We could be approaching a significant period where air travel is an enormous luxury. After yammering about everything from telecommuting and video conferences, they may be our only economically feasible choices.
In order to make any money, airlines will have to fly fewer people for higher prices. And there will likely be other changes as well.
This consolidation will come with a cost: Experts believe that for the U.S. industry to shrink to a size that would allow the surviving carriers to earn a profit will require hefty fare hikes and a 20%-to-25% cut in capacity. That means fewer routes, fewer flights, and even more crowded planes. The biggest losers would be smaller cities like Cedar Rapids, Iowa, and Baton Rouge, La., that became accustomed to dozens of daily flights, usually on 50-seat jets that the majors use to feed traffic to their hubs. But oil priced near $130 has rendered those smaller jets uneconomical, meaning that carriers are likely to fly one much larger plane on marginal routes each day, but no more. "We might keep one flight just to keep Congress off our back," muses one industry executive.

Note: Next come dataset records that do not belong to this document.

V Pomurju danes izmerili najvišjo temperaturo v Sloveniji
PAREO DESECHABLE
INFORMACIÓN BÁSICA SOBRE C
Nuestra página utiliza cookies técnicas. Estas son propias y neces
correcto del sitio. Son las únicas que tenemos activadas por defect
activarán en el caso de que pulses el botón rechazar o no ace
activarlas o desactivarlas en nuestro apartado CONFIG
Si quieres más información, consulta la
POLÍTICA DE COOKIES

Coast-to-coast flights will change, too. With roughly 30% of the weight of any transcontinental flight consisting of the fuel alone, meaning airlines are burning fuel just to carry fuel, carriers can be expected to replace many of those longer nonstops with one-stop flights, intended largely for refueling. The era of cheap fares will end, too. Since deregulation in 1978, fares have fallen by more than 50% in real, inflation-adjusted terms. Prices will rise, and airlines will become even more creative in how they set fares. Some experts like Mann wonder if carriers won't begin charging passengers by weight, as air-freight companies do to transport goods. "There's a huge cost difference between flying a grown man and a 50-pound child," Mann notes. Industry executives say they can't see that happening any time soon—"too politically incorrect," as one notes. Adds Southwest's Kelly: "I just don't think it makes a lot of sense." [More]I travel more than I really want to speak to groups and I'm not looking forward to this scenario. More than a few CFO's are probably rewriting travel policy to compensate for soaring costs.
Costs are not the only problem. Just as worrying is that passenger numbers look vulnerable to a slowdown in the world’s big economies. According to IATA, global passenger numbers grew by a seemingly healthy 4% in the first four months of the year. But that compares badly with a 6.7% increase in the same period last year. Of greater concern is that fewer lucrative business and first-class flyers are taking to the air. Their numbers fell by 3.9% worldwide in March compared with a year before and by a staggering 8.5% in North America. [More]Jut as our fuel costs have awakened a re-examination of tillage, more of us could soon be asking, "Is this trip really necessary?". And I'll bet we find out the answer is often "NO".
One possible side-effect for farmers could be a revision of our preference for face-to-face, oral communication. While we have taken to cell phones like ducks to an Illinois cornfield, there may be even more benefits awaiting those who can conduct the vast majority of their business without jumping into a pickup truck. (Of which there will be fewer, it seems.)
All the more reason to seriously consider broadband, balancing the cost against gas expenses.
4 comments:
Uh, John, Those are GEESE in the field.
Anon:
Ya know, you think you can get away with a witty "ducks to water" riff, but there's always an ornithological expert in the crowd with no sense of literary appreciation... :-)
Shoulda known better...
John,
Friends in NE and KS tell me some farmers are investing in Japenese "mini-pickups" to adjust to fuel costs. They use them both on the farm and to run errands instead of jumping in the F-250. I haven't seen them in Virginia yet. You can see them here:
http://www.minitruckoutlet.com/
More changes to come, I'm sure, to deal with fuel prices.
Virginia,
I will confirm about some of the conversions on the trucks. This has been going on since 2005 around here. Some farmers are jumping into their *gasp* "four-banger toyotas to get parts and check cows" But don't mistake this fact, they still own the F-250, they just take the efficient out more often.